The budget request from DWR follows a recent letter sent to Assemblywoman Wolk (D-Davis) by DWR Director Lester Snow, stating that according to DWR’s analysis, DWR has the authority to build a peripheral canal without legislative or voter approval.

More analysis below…

As the PCL explained, the Peripheral Canal would be a catastrophe for the Delta. The main environmental threat to the Delta is increased salinity due to export of fresh water for farmers and residential users further south. The Peripheral Canal is designed to bypass the delta altogether – finishing off the Delta as a freshwater system. The result would be ruinous for water quality, fishing, and stressed levee systems. It would be sacrificing the Delta once and for all in order to continue allowing California users to overuse what they already have.

It’s worth reminding ourselves why dams and canals are such a bad idea. First, they simply are not necessary. The Planning and Conservation League has weighed in with its own plan that emphasizes conservation programs, watershed restoration, and groundwater retention (in other words, pumping the water back into aquifers to be stored underground, a more environmentally friendly and sustainable solution than dams). If properly funded, they note, several million acre feet of water could be produced through these more sustainable methods. One acre foot typically equals the annual water usage by a family of four. The state’s own water assessment plan shows that conservation can eliminate the “need” for these new dams.
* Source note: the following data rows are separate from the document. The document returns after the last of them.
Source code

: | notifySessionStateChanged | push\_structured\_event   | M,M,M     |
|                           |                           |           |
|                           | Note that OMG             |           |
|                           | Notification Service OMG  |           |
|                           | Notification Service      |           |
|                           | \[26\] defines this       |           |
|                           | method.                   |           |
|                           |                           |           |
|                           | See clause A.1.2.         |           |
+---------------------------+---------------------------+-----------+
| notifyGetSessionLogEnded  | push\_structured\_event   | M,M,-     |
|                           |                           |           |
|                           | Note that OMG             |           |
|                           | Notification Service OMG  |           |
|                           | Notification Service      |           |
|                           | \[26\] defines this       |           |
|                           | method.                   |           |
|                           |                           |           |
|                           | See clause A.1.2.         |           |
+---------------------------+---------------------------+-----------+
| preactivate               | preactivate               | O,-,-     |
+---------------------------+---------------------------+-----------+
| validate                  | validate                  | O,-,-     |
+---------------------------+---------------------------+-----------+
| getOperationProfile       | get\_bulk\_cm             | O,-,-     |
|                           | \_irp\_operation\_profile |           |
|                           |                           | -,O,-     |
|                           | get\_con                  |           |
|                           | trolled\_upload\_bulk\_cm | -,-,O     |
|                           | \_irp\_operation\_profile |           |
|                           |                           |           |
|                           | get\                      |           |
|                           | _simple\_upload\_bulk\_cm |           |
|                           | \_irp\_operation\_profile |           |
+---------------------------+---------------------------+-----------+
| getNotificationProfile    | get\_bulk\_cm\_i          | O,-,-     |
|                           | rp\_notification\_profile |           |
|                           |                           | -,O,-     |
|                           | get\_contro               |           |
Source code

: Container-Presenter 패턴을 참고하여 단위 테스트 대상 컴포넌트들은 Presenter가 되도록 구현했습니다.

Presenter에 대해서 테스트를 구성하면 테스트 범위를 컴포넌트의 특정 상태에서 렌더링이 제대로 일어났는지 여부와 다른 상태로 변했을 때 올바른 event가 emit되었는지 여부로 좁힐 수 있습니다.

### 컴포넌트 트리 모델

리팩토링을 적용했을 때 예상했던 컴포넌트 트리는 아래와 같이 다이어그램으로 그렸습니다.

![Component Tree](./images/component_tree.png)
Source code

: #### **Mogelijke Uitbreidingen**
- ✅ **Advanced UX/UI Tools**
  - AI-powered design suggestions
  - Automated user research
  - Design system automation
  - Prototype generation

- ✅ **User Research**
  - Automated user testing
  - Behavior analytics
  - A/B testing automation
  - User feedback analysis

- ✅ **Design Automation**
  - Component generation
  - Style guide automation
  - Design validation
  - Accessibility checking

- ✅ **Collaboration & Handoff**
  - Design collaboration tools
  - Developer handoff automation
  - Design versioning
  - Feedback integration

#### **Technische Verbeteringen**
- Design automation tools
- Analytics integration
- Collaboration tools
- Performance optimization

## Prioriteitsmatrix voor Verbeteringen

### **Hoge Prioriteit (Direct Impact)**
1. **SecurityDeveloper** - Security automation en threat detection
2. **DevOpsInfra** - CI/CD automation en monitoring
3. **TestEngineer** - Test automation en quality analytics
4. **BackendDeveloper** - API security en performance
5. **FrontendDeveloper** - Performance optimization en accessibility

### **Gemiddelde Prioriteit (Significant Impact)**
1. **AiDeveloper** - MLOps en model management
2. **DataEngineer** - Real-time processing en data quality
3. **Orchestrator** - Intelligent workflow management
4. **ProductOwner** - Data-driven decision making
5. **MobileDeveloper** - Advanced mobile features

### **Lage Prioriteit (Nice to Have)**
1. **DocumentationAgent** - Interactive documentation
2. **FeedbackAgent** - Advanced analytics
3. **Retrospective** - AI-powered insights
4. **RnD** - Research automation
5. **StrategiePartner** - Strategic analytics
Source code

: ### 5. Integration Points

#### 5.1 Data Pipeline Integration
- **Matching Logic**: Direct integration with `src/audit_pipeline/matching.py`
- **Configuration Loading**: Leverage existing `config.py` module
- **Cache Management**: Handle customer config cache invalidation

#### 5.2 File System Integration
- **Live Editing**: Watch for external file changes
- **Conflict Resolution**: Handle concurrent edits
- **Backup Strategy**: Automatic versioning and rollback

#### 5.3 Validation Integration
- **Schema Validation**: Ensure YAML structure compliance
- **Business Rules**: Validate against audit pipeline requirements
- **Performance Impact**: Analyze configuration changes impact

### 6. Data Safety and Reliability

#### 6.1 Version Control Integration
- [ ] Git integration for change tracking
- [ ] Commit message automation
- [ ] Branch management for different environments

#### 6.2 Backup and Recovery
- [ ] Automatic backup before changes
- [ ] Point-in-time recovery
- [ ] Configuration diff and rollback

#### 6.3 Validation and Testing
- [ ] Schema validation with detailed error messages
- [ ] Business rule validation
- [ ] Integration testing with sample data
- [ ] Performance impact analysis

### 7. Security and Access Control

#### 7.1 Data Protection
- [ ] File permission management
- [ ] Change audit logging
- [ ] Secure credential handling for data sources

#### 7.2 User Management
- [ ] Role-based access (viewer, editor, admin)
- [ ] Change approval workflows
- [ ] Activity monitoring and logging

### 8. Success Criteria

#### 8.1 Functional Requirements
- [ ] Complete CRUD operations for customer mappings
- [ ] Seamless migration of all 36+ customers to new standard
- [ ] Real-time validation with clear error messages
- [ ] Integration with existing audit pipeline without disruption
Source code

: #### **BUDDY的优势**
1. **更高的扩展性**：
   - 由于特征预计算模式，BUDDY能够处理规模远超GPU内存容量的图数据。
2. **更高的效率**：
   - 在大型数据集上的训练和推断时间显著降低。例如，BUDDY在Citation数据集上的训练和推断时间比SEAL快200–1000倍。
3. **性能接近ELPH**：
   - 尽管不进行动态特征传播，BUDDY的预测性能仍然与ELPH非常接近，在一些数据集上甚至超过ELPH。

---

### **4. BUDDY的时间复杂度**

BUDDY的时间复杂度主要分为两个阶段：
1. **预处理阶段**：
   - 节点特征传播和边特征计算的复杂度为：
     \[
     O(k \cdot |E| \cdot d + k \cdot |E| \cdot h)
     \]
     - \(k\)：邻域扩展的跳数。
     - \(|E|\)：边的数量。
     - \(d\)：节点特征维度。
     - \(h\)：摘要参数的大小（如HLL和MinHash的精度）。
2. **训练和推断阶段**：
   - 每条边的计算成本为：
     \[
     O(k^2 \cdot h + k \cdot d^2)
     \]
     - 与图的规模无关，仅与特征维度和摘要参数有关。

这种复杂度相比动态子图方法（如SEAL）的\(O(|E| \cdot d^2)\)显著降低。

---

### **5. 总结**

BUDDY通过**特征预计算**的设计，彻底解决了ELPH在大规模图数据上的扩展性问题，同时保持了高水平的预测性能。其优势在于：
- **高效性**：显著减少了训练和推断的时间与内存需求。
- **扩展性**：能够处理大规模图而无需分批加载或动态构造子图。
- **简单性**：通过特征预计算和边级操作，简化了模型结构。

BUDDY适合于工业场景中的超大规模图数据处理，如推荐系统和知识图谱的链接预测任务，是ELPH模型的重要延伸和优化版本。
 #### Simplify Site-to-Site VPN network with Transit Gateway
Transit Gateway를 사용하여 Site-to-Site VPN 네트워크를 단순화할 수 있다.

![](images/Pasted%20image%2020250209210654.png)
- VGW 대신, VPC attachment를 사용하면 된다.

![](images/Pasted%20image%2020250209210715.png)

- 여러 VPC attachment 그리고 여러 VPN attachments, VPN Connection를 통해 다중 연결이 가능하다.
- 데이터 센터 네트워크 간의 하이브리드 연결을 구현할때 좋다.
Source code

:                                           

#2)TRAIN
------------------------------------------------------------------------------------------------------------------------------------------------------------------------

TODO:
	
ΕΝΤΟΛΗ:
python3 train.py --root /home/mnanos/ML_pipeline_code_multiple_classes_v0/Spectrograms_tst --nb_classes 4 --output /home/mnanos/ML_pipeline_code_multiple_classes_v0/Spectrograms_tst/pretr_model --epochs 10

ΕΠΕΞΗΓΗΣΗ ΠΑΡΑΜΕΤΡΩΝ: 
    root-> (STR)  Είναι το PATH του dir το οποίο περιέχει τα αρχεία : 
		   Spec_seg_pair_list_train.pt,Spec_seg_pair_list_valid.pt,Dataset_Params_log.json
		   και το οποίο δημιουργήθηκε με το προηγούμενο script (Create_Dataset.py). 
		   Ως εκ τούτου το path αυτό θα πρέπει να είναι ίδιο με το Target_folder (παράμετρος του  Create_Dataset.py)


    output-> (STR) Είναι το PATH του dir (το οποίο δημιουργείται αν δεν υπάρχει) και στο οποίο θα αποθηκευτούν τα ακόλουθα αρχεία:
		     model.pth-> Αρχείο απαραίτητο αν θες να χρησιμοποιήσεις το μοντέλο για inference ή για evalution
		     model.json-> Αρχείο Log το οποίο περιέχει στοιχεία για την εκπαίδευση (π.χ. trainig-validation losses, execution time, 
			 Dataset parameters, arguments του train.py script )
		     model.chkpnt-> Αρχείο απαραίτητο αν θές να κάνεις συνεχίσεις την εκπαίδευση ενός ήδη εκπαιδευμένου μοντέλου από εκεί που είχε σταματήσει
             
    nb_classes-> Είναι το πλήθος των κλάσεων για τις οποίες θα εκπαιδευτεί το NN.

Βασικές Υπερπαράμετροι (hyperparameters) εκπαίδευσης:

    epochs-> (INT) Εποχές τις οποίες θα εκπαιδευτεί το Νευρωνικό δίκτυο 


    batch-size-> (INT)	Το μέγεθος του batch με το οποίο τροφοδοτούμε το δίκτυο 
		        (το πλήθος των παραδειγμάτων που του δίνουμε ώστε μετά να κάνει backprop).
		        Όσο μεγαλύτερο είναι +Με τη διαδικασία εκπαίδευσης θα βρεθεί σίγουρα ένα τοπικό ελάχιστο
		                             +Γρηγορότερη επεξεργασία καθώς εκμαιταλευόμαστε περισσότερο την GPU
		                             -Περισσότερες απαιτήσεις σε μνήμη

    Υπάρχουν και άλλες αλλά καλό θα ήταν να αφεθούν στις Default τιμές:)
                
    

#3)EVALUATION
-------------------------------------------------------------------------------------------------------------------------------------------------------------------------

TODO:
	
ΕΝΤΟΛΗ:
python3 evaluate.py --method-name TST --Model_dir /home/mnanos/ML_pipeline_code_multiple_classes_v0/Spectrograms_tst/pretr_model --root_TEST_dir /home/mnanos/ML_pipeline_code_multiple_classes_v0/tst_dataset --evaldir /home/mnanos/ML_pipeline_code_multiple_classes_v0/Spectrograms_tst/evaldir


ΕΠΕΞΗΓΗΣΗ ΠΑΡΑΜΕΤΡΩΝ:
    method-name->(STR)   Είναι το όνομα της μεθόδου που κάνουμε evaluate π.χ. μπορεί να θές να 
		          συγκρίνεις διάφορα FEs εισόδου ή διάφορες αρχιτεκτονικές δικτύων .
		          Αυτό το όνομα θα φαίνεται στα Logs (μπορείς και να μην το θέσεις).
Second, and perhaps more importantly, we face a changing climate that is likely to leave us with less water to go around – making these dams even more unnecessary, a waste of precious money that should go instead toward global warming appropriate solutions. California is a very drought-prone climate. Climate change in California is expected to produce a hotter and drier climate, with a reduced snowpack. Precipitation in the Sierra is expected to fall as rain more often than snow, forcing significant shifts in how water is stored.

But the problem isn’t just that the Sierra will see less snow and more rain, but that it will see less water, period. And the problem isn’t limited to the Sierra – as anyone who’s been to the Southwest recently knows, the whole region is suffering from reduced rainfall. Some experts suggest we may be on the verge of a 90 year drought in the US Southwest, and that Lakes Powell and Mead may never return to their previous levels.

Faced with the prospect of prolonged drought, it seems foolish for California to assume it can solve its problem merely through added storage – why build more storage for less rain?

Senator Feinstein should not agree to this reckless and unnecessary plan, and should instead use her considerable influence to help put a better, less expensive, more sustainable and environmentally sensible water bond on the ballot this November. Water is our most precious commodity, and it should not be left in the hands of far-right zealots who cannot bring themselves to admit the need to abandon the failed ways of the past and instead construct sensible solutions for a new climate.